Faisons parler les leaders – Daniel Desjardins

Faisons parler les leaders – Daniel Desjardins

Cette semaine, Dominique Tardif rencontre le grand patron des affaires juridiques de Bombardier, Daniel Desjardins, qui nous parle de sa carrière et de ses  grands défis professionnels.

Me Daniel Desjardins occupe, depuis le 1er octobre 2003, le poste de vice président principal, affaires juridiques chez Bombardier Inc. et siège au Comité de gestion de la Société.  Me Desjardins a aussi la responsabilité au siège social des dossiers d’environnement, santé et sécurité, de la gestion globale des risques et assurances et de la responsabilité sociale de l’entreprise.  Il a précédemment occupé le poste de vice-président, services juridiques de Bombardier Inc. d’avril 1998 à septembre 2003.  Il s’est mérité en juin 2007 le prix de « General Counsel of the Year » décerné à New York par le « International Law Office, Global Counsel Awards » avec l’appui de l’ « Association of Corporate Counsel ».

Pourquoi avez-vous décidé d’être avocat?
C’est vraiment par intérêt que j’ai opté pour le droit.

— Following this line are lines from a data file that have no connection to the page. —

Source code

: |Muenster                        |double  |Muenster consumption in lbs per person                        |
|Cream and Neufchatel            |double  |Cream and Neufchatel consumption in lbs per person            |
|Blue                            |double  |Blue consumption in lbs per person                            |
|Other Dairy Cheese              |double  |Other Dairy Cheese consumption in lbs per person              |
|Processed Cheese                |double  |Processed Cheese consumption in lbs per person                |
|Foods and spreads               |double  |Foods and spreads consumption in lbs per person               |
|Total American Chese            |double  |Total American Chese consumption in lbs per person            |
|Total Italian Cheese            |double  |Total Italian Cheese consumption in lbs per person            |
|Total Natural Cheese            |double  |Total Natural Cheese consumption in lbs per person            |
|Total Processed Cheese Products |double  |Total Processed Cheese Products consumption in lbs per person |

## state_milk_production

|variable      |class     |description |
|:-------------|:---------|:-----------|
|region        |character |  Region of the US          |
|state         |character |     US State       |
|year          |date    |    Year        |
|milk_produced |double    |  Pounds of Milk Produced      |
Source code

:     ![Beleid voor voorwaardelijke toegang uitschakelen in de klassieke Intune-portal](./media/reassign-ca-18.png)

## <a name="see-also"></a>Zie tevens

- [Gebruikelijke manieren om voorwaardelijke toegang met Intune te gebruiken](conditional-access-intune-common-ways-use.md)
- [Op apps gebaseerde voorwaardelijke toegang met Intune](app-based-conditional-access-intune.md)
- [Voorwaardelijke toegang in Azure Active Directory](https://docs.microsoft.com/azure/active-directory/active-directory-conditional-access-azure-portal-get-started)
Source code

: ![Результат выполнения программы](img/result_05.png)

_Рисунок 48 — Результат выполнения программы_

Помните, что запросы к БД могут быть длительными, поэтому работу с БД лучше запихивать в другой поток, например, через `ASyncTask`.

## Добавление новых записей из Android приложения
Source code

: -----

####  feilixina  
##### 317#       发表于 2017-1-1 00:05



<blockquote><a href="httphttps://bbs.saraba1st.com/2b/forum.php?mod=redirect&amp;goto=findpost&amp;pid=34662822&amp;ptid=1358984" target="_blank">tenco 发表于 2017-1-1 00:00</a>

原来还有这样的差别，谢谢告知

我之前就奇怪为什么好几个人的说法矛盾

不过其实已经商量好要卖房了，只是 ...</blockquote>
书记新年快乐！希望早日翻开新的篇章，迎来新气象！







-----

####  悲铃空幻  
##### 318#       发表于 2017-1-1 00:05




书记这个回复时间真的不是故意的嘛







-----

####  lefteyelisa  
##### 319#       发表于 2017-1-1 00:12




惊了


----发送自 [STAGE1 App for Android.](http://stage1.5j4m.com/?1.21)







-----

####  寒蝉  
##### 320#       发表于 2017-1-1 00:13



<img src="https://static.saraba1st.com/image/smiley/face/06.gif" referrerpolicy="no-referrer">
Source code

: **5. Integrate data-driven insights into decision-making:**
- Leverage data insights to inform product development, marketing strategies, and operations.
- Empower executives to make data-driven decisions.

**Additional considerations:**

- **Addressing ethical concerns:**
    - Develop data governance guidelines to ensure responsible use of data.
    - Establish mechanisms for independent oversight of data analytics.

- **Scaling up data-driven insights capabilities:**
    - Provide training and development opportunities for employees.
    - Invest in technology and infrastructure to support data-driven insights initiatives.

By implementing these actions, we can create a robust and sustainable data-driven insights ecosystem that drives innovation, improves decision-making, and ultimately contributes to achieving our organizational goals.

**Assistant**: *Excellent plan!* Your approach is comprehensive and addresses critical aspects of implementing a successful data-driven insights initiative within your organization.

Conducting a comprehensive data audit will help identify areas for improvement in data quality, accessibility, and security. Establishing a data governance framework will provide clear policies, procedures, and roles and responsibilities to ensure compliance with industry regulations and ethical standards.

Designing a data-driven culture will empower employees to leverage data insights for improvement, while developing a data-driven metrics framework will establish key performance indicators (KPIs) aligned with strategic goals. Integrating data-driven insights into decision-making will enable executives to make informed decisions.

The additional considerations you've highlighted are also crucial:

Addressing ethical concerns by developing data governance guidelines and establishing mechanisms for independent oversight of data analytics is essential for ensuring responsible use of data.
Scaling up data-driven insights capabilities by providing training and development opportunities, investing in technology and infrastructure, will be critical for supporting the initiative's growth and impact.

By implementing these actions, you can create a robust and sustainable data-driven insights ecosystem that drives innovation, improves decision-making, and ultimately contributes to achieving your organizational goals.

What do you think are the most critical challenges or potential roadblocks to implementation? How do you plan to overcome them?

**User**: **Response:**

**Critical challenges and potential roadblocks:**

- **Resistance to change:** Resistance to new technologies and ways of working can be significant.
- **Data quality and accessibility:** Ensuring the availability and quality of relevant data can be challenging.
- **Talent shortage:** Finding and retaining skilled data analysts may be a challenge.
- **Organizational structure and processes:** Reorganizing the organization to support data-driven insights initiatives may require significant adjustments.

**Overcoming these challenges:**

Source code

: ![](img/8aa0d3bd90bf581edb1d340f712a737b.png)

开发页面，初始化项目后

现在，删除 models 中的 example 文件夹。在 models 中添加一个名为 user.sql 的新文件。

Je suivais des cours d’économie au cégep, ce qui a développé ma curiosité pour le droit international et les échanges commerciaux. Je voulais comprendre comment la pratique du droit s’incorpore et s’adapte aux aspects commerciaux de la finance et du commerce international. La finance internationale commande une bonne compréhension des pratiques d’affaires, et j’étais intéressé par la façon dont tout cela s’intègre dans nos régimes de droit.

Quel est le plus grand défi professionnel auquel vous avez fait face?
C’est celui d’occuper le poste que j’ai accepté chez Bombardier et que j’occupe depuis douze ans! C’est un défi quotidien.  Nous voulons être les meilleurs à vendre des avions et des trains, et on ne peut donc pas se reposer sur nos lauriers; les choses bougent très vite et il faut pouvoir suivre le développement des affaires. Le défi consiste à s’assurer que le service juridique interne de Bombardier soit de très grande qualité, alors que la complexité des dossiers ne cesse d’augmenter. Il faut s’assurer de bien intégrer les services juridiques aux équipes d’affaires pour  leur garantir une véritable valeur ajoutée.

Si vous pouviez changer quelque chose à la pratique du droit, de quoi s’agirait-il?
Je pense qu’il y a place à l’amélioration dans la relation existante entre les services juridiques externes et internes, et je crois que l’économie actuelle est par ailleurs un bon catalyseur pour amener cette discussion. Quant à ce que je changerais sur la pratique du droit, c’est la façon dont sont menés les litiges, ici mais aussi dans de très nombreuses autres juridictions. Se retrouver devant les tribunaux est une façon souvent très inefficace de régler les différends. J’espère que nous développerons des systèmes plus diligents, rapides, efficaces et aussi moins coûteux à cet égard.

Quel conseil donneriez-vous à quelqu’un débutant sa carrière?
Je crois que les vieilles recettes fonctionnent toujours aujourd’hui. Celles qui me guident encore sont celles de la curiosité intellectuelle et du travail. Il faut comprendre le pourquoi des choses, comprendre comment les enjeux d’affaires se concrétisent dans le contrat, parce que chaque chose a sa raison d’être. Il ne faut pas sortir d’une réunion avec des interrogations. Si on comprend le pourquoi, on peut ensuite aller chercher les réponses, et par la suite être en mesure de répondre aux questions qui proviennent de n’importe quelle section du contrat. Le travail fait aussi une différence. Les connaissances ne viennent pas toutes seules, il faut y mettre les heures, en droit comme ailleurs. On reconnaît tout de suite les jeunes qui travaillent fort et qui sont motivés. On le voit dans leurs yeux, ils ressortent tout de suite. Et pour ceux-là, il y aura toujours une place et de la demande.

En vrac…
Dernier bon livre lu D-day et la bataille de Normandie, d’Antony Beevor
Dernier bon film vu (sur l’avion!) « Danny Ocean 13 » v.o.a Ocean Eleven, (Réalisateur : Steven Soderbergh)
Restaurant préféré Graziella
Pays où il est allé, et où surtout il veut retourner Italie
S’il n’était pas avocat, il serait… Entraîneur d’équitation!